## Directions
Copy every line of the data exactly, keeping out any picture.

------------------------------------------------

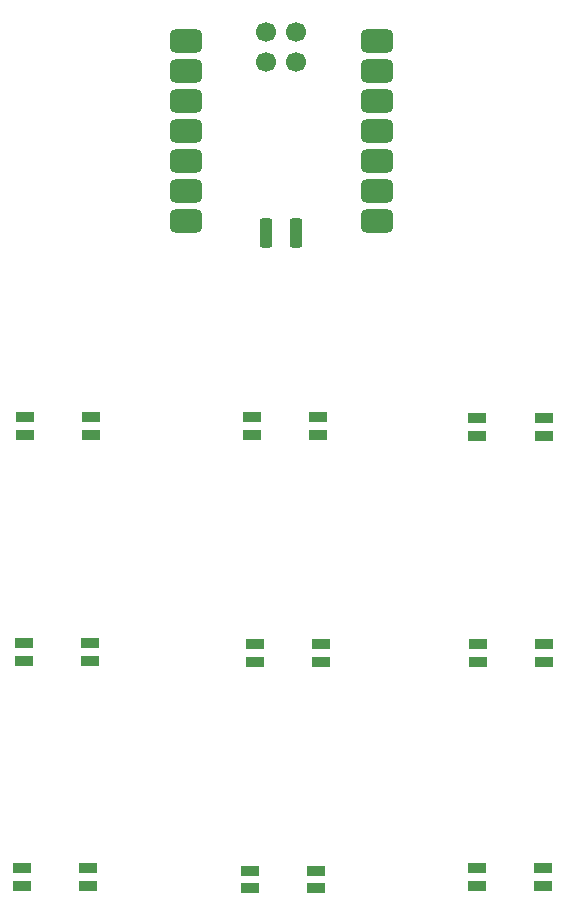
<source format=gbr>
%TF.GenerationSoftware,KiCad,Pcbnew,9.0.1*%
%TF.CreationDate,2025-06-05T14:05:19-05:00*%
%TF.ProjectId,CopyPAD,436f7079-5041-4442-9e6b-696361645f70,rev?*%
%TF.SameCoordinates,Original*%
%TF.FileFunction,Paste,Bot*%
%TF.FilePolarity,Positive*%
%FSLAX46Y46*%
G04 Gerber Fmt 4.6, Leading zero omitted, Abs format (unit mm)*
G04 Created by KiCad (PCBNEW 9.0.1) date 2025-06-05 14:05:19*
%MOMM*%
%LPD*%
G01*
G04 APERTURE LIST*
G04 Aperture macros list*
%AMRoundRect*
0 Rectangle with rounded corners*
0 $1 Rounding radius*
0 $2 $3 $4 $5 $6 $7 $8 $9 X,Y pos of 4 corners*
0 Add a 4 corners polygon primitive as box body*
4,1,4,$2,$3,$4,$5,$6,$7,$8,$9,$2,$3,0*
0 Add four circle primitives for the rounded corners*
1,1,$1+$1,$2,$3*
1,1,$1+$1,$4,$5*
1,1,$1+$1,$6,$7*
1,1,$1+$1,$8,$9*
0 Add four rect primitives between the rounded corners*
20,1,$1+$1,$2,$3,$4,$5,0*
20,1,$1+$1,$4,$5,$6,$7,0*
20,1,$1+$1,$6,$7,$8,$9,0*
20,1,$1+$1,$8,$9,$2,$3,0*%
G04 Aperture macros list end*
%ADD10RoundRect,0.500000X0.875000X0.500000X-0.875000X0.500000X-0.875000X-0.500000X0.875000X-0.500000X0*%
%ADD11RoundRect,0.275000X-0.275000X0.975000X-0.275000X-0.975000X0.275000X-0.975000X0.275000X0.975000X0*%
%ADD12C,1.700000*%
%ADD13R,1.500000X0.820000*%
G04 APERTURE END LIST*
D10*
%TO.C,U1*%
X66003171Y-19185357D03*
X66003171Y-21725357D03*
X66003171Y-24265357D03*
X66003171Y-26805357D03*
X66003171Y-29345357D03*
X66003171Y-31885357D03*
X66003171Y-34425357D03*
X49838171Y-34425357D03*
X49838171Y-31885357D03*
X49838171Y-29345357D03*
X49838171Y-26805357D03*
X49838171Y-24265357D03*
X49838171Y-21725357D03*
X49838171Y-19185357D03*
D11*
X59091171Y-35445357D03*
X56551171Y-35445357D03*
D12*
X59091171Y-18427357D03*
X56551171Y-18427357D03*
X59091171Y-20967357D03*
X56551171Y-20967357D03*
%TD*%
D13*
%TO.C,D11*%
X36096907Y-70151575D03*
X36096907Y-71651575D03*
X41696907Y-71651575D03*
X41696907Y-70151575D03*
%TD*%
%TO.C,D16*%
X74483108Y-51101575D03*
X74483108Y-52601575D03*
X80083108Y-52601575D03*
X80083108Y-51101575D03*
%TD*%
%TO.C,D17*%
X74522545Y-70253934D03*
X74522545Y-71753934D03*
X80122545Y-71753934D03*
X80122545Y-70253934D03*
%TD*%
%TO.C,D14*%
X55635088Y-70250021D03*
X55635088Y-71750021D03*
X61235088Y-71750021D03*
X61235088Y-70250021D03*
%TD*%
%TO.C,D12*%
X35953838Y-89201575D03*
X35953838Y-90701575D03*
X41553838Y-90701575D03*
X41553838Y-89201575D03*
%TD*%
%TO.C,D15*%
X55198292Y-89428833D03*
X55198292Y-90928833D03*
X60798292Y-90928833D03*
X60798292Y-89428833D03*
%TD*%
%TO.C,D1*%
X36140392Y-51044794D03*
X36140392Y-52544794D03*
X41740392Y-52544794D03*
X41740392Y-51044794D03*
%TD*%
%TO.C,D13*%
X55368531Y-51044794D03*
X55368531Y-52544794D03*
X60968531Y-52544794D03*
X60968531Y-51044794D03*
%TD*%
%TO.C,D18*%
X74435601Y-89199238D03*
X74435601Y-90699238D03*
X80035601Y-90699238D03*
X80035601Y-89199238D03*
%TD*%
M02*

</source>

------------------------------------------------

## Result of the task
<source format=gbr>
%TF.GenerationSoftware,KiCad,Pcbnew,9.0.1*%
%TF.CreationDate,2025-06-05T14:05:19-05:00*%
%TF.ProjectId,CopyPAD,436f7079-5041-4442-9e6b-696361645f70,rev?*%
%TF.SameCoordinates,Original*%
%TF.FileFunction,Paste,Bot*%
%TF.FilePolarity,Positive*%
%FSLAX46Y46*%
G04 Gerber Fmt 4.6, Leading zero omitted, Abs format (unit mm)*
G04 Created by KiCad (PCBNEW 9.0.1) date 2025-06-05 14:05:19*
%MOMM*%
%LPD*%
G01*
G04 APERTURE LIST*
G04 Aperture macros list*
%AMRoundRect*
0 Rectangle with rounded corners*
0 $1 Rounding radius*
0 $2 $3 $4 $5 $6 $7 $8 $9 X,Y pos of 4 corners*
0 Add a 4 corners polygon primitive as box body*
4,1,4,$2,$3,$4,$5,$6,$7,$8,$9,$2,$3,0*
0 Add four circle primitives for the rounded corners*
1,1,$1+$1,$2,$3*
1,1,$1+$1,$4,$5*
1,1,$1+$1,$6,$7*
1,1,$1+$1,$8,$9*
0 Add four rect primitives between the rounded corners*
20,1,$1+$1,$2,$3,$4,$5,0*
20,1,$1+$1,$4,$5,$6,$7,0*
20,1,$1+$1,$6,$7,$8,$9,0*
20,1,$1+$1,$8,$9,$2,$3,0*%
G04 Aperture macros list end*
%ADD10RoundRect,0.500000X0.875000X0.500000X-0.875000X0.500000X-0.875000X-0.500000X0.875000X-0.500000X0*%
%ADD11RoundRect,0.275000X-0.275000X0.975000X-0.275000X-0.975000X0.275000X-0.975000X0.275000X0.975000X0*%
%ADD12C,1.700000*%
%ADD13R,1.500000X0.820000*%
G04 APERTURE END LIST*
D10*
%TO.C,U1*%
X66003171Y-19185357D03*
X66003171Y-21725357D03*
X66003171Y-24265357D03*
X66003171Y-26805357D03*
X66003171Y-29345357D03*
X66003171Y-31885357D03*
X66003171Y-34425357D03*
X49838171Y-34425357D03*
X49838171Y-31885357D03*
X49838171Y-29345357D03*
X49838171Y-26805357D03*
X49838171Y-24265357D03*
X49838171Y-21725357D03*
X49838171Y-19185357D03*
D11*
X59091171Y-35445357D03*
X56551171Y-35445357D03*
D12*
X59091171Y-18427357D03*
X56551171Y-18427357D03*
X59091171Y-20967357D03*
X56551171Y-20967357D03*
%TD*%
D13*
%TO.C,D11*%
X36096907Y-70151575D03*
X36096907Y-71651575D03*
X41696907Y-71651575D03*
X41696907Y-70151575D03*
%TD*%
%TO.C,D16*%
X74483108Y-51101575D03*
X74483108Y-52601575D03*
X80083108Y-52601575D03*
X80083108Y-51101575D03*
%TD*%
%TO.C,D17*%
X74522545Y-70253934D03*
X74522545Y-71753934D03*
X80122545Y-71753934D03*
X80122545Y-70253934D03*
%TD*%
%TO.C,D14*%
X55635088Y-70250021D03*
X55635088Y-71750021D03*
X61235088Y-71750021D03*
X61235088Y-70250021D03*
%TD*%
%TO.C,D12*%
X35953838Y-89201575D03*
X35953838Y-90701575D03*
X41553838Y-90701575D03*
X41553838Y-89201575D03*
%TD*%
%TO.C,D15*%
X55198292Y-89428833D03*
X55198292Y-90928833D03*
X60798292Y-90928833D03*
X60798292Y-89428833D03*
%TD*%
%TO.C,D1*%
X36140392Y-51044794D03*
X36140392Y-52544794D03*
X41740392Y-52544794D03*
X41740392Y-51044794D03*
%TD*%
%TO.C,D13*%
X55368531Y-51044794D03*
X55368531Y-52544794D03*
X60968531Y-52544794D03*
X60968531Y-51044794D03*
%TD*%
%TO.C,D18*%
X74435601Y-89199238D03*
X74435601Y-90699238D03*
X80035601Y-90699238D03*
X80035601Y-89199238D03*
%TD*%
M02*

</source>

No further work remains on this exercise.